# [Supplied material]
════

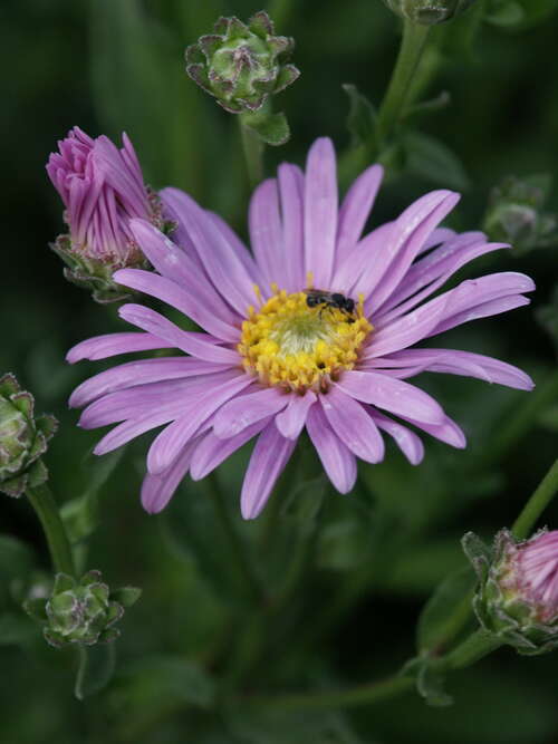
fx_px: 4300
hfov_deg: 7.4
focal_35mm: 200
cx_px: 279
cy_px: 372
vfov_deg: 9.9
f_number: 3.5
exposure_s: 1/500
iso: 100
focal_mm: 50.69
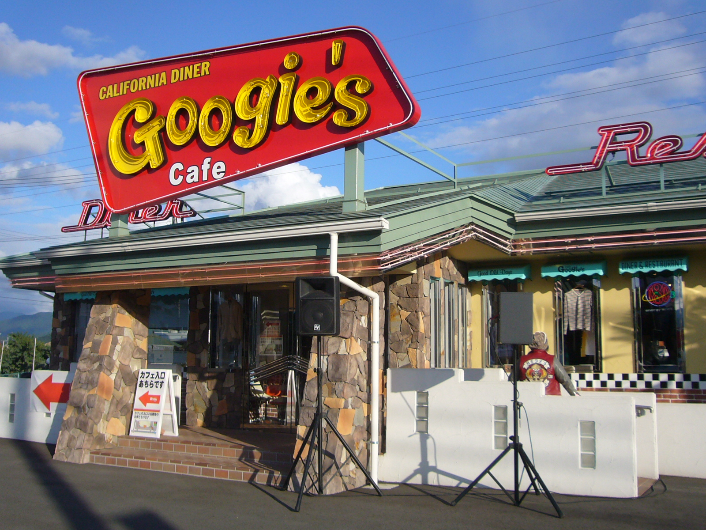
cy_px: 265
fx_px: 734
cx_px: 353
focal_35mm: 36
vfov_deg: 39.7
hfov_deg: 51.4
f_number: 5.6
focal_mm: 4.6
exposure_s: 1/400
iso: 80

════

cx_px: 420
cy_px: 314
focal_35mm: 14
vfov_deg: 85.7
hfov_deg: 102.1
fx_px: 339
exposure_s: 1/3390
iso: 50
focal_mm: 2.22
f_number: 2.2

════

# [Problem description]
Please give back exactly the lines of this listing beginning at the line with "focal_35mm: 14" and ending with the line with "f_number: 2.2", both included, and nothing else.

# [Output]
focal_35mm: 14
vfov_deg: 85.7
hfov_deg: 102.1
fx_px: 339
exposure_s: 1/3390
iso: 50
focal_mm: 2.22
f_number: 2.2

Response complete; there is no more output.